**What the exercise asks:**
Exactly as given, reproduce the records in full.

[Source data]
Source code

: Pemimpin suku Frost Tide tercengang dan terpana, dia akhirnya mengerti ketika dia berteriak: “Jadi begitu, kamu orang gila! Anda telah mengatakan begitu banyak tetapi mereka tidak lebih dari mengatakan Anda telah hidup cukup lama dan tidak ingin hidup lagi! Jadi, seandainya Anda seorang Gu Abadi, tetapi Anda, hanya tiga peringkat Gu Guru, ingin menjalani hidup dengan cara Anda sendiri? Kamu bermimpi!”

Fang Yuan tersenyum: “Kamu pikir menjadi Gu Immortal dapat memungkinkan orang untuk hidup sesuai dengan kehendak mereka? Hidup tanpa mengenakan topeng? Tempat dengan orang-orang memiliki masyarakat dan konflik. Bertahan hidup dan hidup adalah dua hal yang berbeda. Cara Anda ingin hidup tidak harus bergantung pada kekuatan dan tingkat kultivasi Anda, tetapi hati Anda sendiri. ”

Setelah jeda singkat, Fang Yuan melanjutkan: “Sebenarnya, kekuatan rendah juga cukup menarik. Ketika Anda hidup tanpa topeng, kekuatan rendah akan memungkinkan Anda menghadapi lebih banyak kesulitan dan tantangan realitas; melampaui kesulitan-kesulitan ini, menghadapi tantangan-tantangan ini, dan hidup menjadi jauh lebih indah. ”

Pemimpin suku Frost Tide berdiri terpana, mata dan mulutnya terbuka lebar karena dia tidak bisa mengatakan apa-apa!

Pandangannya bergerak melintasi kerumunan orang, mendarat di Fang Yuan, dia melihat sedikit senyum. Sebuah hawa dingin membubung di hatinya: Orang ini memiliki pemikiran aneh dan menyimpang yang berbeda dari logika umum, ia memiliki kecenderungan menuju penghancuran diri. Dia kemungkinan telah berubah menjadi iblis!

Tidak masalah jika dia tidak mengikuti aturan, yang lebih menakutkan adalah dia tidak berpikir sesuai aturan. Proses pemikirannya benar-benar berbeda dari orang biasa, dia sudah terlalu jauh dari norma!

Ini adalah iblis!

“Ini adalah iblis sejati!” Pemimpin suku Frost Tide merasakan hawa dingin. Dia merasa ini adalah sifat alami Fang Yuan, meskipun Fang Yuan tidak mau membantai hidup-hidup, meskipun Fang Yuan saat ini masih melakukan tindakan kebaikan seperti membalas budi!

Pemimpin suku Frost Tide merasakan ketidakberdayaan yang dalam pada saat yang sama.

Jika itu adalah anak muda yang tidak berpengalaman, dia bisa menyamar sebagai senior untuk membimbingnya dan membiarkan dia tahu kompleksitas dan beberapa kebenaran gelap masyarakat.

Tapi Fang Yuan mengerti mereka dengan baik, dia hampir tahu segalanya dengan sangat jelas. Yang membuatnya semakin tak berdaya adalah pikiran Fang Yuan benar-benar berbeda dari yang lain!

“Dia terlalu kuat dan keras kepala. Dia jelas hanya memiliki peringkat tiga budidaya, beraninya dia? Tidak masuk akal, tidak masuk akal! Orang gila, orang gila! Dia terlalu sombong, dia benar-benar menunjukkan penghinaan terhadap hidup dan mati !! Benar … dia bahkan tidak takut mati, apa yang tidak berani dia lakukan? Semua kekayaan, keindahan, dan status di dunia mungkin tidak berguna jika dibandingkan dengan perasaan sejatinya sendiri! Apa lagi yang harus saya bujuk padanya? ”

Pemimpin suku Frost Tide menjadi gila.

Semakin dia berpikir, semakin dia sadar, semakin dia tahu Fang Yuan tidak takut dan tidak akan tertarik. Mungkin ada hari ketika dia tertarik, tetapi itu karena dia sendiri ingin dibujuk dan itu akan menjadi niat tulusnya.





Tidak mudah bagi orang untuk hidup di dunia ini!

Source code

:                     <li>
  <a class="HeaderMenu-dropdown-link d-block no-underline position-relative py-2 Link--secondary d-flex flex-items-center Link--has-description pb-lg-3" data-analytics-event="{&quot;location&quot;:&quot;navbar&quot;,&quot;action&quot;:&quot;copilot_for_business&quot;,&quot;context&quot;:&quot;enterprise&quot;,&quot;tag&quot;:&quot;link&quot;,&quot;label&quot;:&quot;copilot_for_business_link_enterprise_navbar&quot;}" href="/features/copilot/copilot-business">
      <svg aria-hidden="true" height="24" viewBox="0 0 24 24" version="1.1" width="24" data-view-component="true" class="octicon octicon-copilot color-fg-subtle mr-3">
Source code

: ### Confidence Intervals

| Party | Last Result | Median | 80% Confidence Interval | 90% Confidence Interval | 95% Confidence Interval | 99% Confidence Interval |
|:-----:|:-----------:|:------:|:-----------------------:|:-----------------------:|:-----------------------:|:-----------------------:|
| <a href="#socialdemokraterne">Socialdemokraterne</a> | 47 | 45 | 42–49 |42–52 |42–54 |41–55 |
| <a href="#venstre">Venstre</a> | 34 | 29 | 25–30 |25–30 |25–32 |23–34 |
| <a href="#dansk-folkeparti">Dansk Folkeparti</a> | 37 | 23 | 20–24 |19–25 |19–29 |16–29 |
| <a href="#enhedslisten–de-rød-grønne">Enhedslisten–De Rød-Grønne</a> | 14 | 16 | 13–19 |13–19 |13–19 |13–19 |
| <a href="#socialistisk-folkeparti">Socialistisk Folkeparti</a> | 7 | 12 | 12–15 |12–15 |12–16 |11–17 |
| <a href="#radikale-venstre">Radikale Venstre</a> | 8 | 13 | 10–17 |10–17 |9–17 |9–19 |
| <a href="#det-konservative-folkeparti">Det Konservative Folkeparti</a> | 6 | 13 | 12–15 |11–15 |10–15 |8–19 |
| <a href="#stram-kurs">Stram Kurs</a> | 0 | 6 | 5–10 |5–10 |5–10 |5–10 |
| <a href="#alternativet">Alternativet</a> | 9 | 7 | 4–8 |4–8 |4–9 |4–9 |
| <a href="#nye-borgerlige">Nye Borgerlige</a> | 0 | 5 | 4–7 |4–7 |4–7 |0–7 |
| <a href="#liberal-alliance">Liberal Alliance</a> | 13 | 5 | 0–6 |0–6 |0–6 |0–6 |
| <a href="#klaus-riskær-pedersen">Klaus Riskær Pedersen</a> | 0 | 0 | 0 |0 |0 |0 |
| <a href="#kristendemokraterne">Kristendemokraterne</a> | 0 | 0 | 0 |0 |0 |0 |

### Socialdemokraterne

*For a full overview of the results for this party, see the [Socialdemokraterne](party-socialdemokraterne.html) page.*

**Result for this exercise:**
Source code

: Pemimpin suku Frost Tide tercengang dan terpana, dia akhirnya mengerti ketika dia berteriak: “Jadi begitu, kamu orang gila! Anda telah mengatakan begitu banyak tetapi mereka tidak lebih dari mengatakan Anda telah hidup cukup lama dan tidak ingin hidup lagi! Jadi, seandainya Anda seorang Gu Abadi, tetapi Anda, hanya tiga peringkat Gu Guru, ingin menjalani hidup dengan cara Anda sendiri? Kamu bermimpi!”

Fang Yuan tersenyum: “Kamu pikir menjadi Gu Immortal dapat memungkinkan orang untuk hidup sesuai dengan kehendak mereka? Hidup tanpa mengenakan topeng? Tempat dengan orang-orang memiliki masyarakat dan konflik. Bertahan hidup dan hidup adalah dua hal yang berbeda. Cara Anda ingin hidup tidak harus bergantung pada kekuatan dan tingkat kultivasi Anda, tetapi hati Anda sendiri. ”

Setelah jeda singkat, Fang Yuan melanjutkan: “Sebenarnya, kekuatan rendah juga cukup menarik. Ketika Anda hidup tanpa topeng, kekuatan rendah akan memungkinkan Anda menghadapi lebih banyak kesulitan dan tantangan realitas; melampaui kesulitan-kesulitan ini, menghadapi tantangan-tantangan ini, dan hidup menjadi jauh lebih indah. ”

Pemimpin suku Frost Tide berdiri terpana, mata dan mulutnya terbuka lebar karena dia tidak bisa mengatakan apa-apa!

Pandangannya bergerak melintasi kerumunan orang, mendarat di Fang Yuan, dia melihat sedikit senyum. Sebuah hawa dingin membubung di hatinya: Orang ini memiliki pemikiran aneh dan menyimpang yang berbeda dari logika umum, ia memiliki kecenderungan menuju penghancuran diri. Dia kemungkinan telah berubah menjadi iblis!

Tidak masalah jika dia tidak mengikuti aturan, yang lebih menakutkan adalah dia tidak berpikir sesuai aturan. Proses pemikirannya benar-benar berbeda dari orang biasa, dia sudah terlalu jauh dari norma!

Ini adalah iblis!

“Ini adalah iblis sejati!” Pemimpin suku Frost Tide merasakan hawa dingin. Dia merasa ini adalah sifat alami Fang Yuan, meskipun Fang Yuan tidak mau membantai hidup-hidup, meskipun Fang Yuan saat ini masih melakukan tindakan kebaikan seperti membalas budi!

Pemimpin suku Frost Tide merasakan ketidakberdayaan yang dalam pada saat yang sama.

Jika itu adalah anak muda yang tidak berpengalaman, dia bisa menyamar sebagai senior untuk membimbingnya dan membiarkan dia tahu kompleksitas dan beberapa kebenaran gelap masyarakat.

Tapi Fang Yuan mengerti mereka dengan baik, dia hampir tahu segalanya dengan sangat jelas. Yang membuatnya semakin tak berdaya adalah pikiran Fang Yuan benar-benar berbeda dari yang lain!

“Dia terlalu kuat dan keras kepala. Dia jelas hanya memiliki peringkat tiga budidaya, beraninya dia? Tidak masuk akal, tidak masuk akal! Orang gila, orang gila! Dia terlalu sombong, dia benar-benar menunjukkan penghinaan terhadap hidup dan mati !! Benar … dia bahkan tidak takut mati, apa yang tidak berani dia lakukan? Semua kekayaan, keindahan, dan status di dunia mungkin tidak berguna jika dibandingkan dengan perasaan sejatinya sendiri! Apa lagi yang harus saya bujuk padanya? ”

Pemimpin suku Frost Tide menjadi gila.

Semakin dia berpikir, semakin dia sadar, semakin dia tahu Fang Yuan tidak takut dan tidak akan tertarik. Mungkin ada hari ketika dia tertarik, tetapi itu karena dia sendiri ingin dibujuk dan itu akan menjadi niat tulusnya.





Tidak mudah bagi orang untuk hidup di dunia ini!

Source code

:                     <li>
  <a class="HeaderMenu-dropdown-link d-block no-underline position-relative py-2 Link--secondary d-flex flex-items-center Link--has-description pb-lg-3" data-analytics-event="{&quot;location&quot;:&quot;navbar&quot;,&quot;action&quot;:&quot;copilot_for_business&quot;,&quot;context&quot;:&quot;enterprise&quot;,&quot;tag&quot;:&quot;link&quot;,&quot;label&quot;:&quot;copilot_for_business_link_enterprise_navbar&quot;}" href="/features/copilot/copilot-business">
      <svg aria-hidden="true" height="24" viewBox="0 0 24 24" version="1.1" width="24" data-view-component="true" class="octicon octicon-copilot color-fg-subtle mr-3">
Source code

: ### Confidence Intervals

| Party | Last Result | Median | 80% Confidence Interval | 90% Confidence Interval | 95% Confidence Interval | 99% Confidence Interval |
|:-----:|:-----------:|:------:|:-----------------------:|:-----------------------:|:-----------------------:|:-----------------------:|
| <a href="#socialdemokraterne">Socialdemokraterne</a> | 47 | 45 | 42–49 |42–52 |42–54 |41–55 |
| <a href="#venstre">Venstre</a> | 34 | 29 | 25–30 |25–30 |25–32 |23–34 |
| <a href="#dansk-folkeparti">Dansk Folkeparti</a> | 37 | 23 | 20–24 |19–25 |19–29 |16–29 |
| <a href="#enhedslisten–de-rød-grønne">Enhedslisten–De Rød-Grønne</a> | 14 | 16 | 13–19 |13–19 |13–19 |13–19 |
| <a href="#socialistisk-folkeparti">Socialistisk Folkeparti</a> | 7 | 12 | 12–15 |12–15 |12–16 |11–17 |
| <a href="#radikale-venstre">Radikale Venstre</a> | 8 | 13 | 10–17 |10–17 |9–17 |9–19 |
| <a href="#det-konservative-folkeparti">Det Konservative Folkeparti</a> | 6 | 13 | 12–15 |11–15 |10–15 |8–19 |
| <a href="#stram-kurs">Stram Kurs</a> | 0 | 6 | 5–10 |5–10 |5–10 |5–10 |
| <a href="#alternativet">Alternativet</a> | 9 | 7 | 4–8 |4–8 |4–9 |4–9 |
| <a href="#nye-borgerlige">Nye Borgerlige</a> | 0 | 5 | 4–7 |4–7 |4–7 |0–7 |
| <a href="#liberal-alliance">Liberal Alliance</a> | 13 | 5 | 0–6 |0–6 |0–6 |0–6 |
| <a href="#klaus-riskær-pedersen">Klaus Riskær Pedersen</a> | 0 | 0 | 0 |0 |0 |0 |
| <a href="#kristendemokraterne">Kristendemokraterne</a> | 0 | 0 | 0 |0 |0 |0 |

### Socialdemokraterne

*For a full overview of the results for this party, see the [Socialdemokraterne](party-socialdemokraterne.html) page.*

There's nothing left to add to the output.